» TEXT SECTION
The universal credit system is one of the most radical reforms since the welfare system was set up 100 years ago. Today, as we have heard, is the Minister’s last day on the Front Bench, and I therefore take this opportunity to thank him for his tenacity, drive and commitment in ensuring that UC, despite the many challenges it has faced, has continued to progress and develop and to be rolled out successfully across the country, despite some of the delays. He has played a key part and leaves behind an important welfare reform legacy, and I congratulate him.

UC is, of course, the integration of six means-tested benefits and tax credits into a single payment. It simplifies and streamlines a complicated benefits system, along with improving its transparency, accessibility and accountability. It is worth remembering how far we have travelled. In 2010, the country was spending £4 for every £3 we were earning, the welfare bill had ballooned to unsustainable levels—£9 billion, as we have heard—and in-work poverty had increased to 20%. To address this, the UC system is designed to make it easier for people to move in and out of work, and it removes the benefit trap by tackling the financial disincentives to entering the workforce. This is to be applauded as, unacceptably, two-thirds of children in poverty live in working families. This must change.

» YOUR OBJECTIVE
Answer from the universal credit passage:
(a) How many means-tested benefits and tax credits does UC integrate into a single payment?
(b) In 2010, how much was the country spending for every £3 it earned?
(c) What share of children in poverty live in working families?
The items that come next are separate material, unrelated to the universal credit passage.

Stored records
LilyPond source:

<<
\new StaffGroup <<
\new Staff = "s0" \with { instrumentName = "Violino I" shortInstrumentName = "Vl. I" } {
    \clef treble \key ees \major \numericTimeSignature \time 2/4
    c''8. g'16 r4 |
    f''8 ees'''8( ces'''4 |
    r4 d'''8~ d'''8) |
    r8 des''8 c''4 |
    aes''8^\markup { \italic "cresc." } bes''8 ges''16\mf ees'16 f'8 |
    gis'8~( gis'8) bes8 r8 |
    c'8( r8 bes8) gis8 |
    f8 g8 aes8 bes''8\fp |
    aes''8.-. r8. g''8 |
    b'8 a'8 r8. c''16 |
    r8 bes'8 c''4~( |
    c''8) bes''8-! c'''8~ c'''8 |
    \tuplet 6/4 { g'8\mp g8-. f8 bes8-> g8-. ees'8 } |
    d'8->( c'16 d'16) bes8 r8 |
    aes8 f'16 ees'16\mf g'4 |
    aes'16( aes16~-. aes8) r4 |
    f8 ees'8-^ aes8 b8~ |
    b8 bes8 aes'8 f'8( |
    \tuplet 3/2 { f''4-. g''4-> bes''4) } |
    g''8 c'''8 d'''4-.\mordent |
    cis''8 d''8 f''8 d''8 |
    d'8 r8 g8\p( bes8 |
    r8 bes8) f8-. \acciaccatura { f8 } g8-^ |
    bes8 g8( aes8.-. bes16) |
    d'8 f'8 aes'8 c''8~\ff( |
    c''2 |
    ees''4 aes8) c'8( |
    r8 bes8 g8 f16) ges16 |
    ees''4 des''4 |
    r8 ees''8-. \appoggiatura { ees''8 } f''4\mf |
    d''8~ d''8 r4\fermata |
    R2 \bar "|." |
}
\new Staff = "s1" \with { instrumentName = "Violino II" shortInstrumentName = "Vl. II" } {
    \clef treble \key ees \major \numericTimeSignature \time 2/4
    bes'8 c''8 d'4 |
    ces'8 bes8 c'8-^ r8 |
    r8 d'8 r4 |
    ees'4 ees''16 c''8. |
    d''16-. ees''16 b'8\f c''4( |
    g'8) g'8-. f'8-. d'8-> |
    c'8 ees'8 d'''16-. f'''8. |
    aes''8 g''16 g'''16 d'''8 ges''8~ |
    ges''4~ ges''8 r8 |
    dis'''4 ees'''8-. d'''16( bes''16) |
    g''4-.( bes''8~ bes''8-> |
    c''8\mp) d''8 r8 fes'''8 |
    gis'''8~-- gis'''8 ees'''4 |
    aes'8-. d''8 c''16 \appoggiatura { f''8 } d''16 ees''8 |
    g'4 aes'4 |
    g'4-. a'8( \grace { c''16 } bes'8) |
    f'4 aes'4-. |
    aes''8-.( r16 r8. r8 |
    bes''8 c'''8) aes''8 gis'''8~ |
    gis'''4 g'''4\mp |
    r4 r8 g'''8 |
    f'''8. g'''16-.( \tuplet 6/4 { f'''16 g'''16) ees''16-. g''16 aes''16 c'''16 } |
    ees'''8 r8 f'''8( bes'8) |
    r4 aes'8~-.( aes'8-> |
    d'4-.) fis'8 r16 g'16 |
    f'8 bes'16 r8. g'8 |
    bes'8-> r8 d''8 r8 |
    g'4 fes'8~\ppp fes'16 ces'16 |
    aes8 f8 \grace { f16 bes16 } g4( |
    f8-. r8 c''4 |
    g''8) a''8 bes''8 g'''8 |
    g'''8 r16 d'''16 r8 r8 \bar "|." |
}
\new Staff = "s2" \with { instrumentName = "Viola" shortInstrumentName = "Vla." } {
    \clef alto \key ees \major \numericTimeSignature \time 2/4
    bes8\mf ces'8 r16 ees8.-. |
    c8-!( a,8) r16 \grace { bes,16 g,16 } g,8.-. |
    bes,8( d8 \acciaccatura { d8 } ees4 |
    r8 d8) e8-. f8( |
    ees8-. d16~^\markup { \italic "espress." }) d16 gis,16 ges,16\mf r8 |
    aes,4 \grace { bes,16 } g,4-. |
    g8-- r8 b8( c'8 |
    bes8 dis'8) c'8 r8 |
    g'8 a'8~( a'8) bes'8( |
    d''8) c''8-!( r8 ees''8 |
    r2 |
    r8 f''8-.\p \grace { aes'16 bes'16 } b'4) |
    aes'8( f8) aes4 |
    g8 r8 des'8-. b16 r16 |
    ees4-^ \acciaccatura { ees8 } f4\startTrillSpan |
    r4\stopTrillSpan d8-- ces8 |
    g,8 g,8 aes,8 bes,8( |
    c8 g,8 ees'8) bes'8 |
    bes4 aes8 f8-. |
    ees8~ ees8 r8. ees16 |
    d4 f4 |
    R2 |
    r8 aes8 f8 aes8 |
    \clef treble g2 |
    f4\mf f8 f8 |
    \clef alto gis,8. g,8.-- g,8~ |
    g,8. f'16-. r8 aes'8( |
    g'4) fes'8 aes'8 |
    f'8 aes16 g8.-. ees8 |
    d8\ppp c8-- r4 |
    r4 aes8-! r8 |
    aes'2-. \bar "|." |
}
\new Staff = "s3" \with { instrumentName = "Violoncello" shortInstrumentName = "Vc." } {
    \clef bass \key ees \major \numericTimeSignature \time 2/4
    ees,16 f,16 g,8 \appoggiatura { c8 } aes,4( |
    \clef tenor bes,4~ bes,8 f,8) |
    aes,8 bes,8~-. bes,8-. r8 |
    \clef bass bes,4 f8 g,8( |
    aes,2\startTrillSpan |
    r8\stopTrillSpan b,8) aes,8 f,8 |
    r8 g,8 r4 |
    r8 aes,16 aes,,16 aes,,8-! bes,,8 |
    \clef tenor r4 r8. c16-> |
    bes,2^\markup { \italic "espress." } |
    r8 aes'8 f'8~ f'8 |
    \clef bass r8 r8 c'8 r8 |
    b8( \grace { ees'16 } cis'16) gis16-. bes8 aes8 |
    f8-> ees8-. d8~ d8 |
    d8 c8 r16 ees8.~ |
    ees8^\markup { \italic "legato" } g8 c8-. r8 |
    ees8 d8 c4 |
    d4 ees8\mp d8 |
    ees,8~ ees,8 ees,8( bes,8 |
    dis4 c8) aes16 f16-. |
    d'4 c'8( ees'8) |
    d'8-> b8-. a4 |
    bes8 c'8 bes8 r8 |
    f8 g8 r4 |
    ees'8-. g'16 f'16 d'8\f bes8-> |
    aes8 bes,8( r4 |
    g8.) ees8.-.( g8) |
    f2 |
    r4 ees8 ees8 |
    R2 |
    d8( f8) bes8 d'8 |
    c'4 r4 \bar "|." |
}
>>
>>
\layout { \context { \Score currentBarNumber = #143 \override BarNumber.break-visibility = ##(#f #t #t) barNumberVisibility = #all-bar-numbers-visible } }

» REPLY TO THE TASK
(a) Six.
(b) £4.
(c) Two-thirds.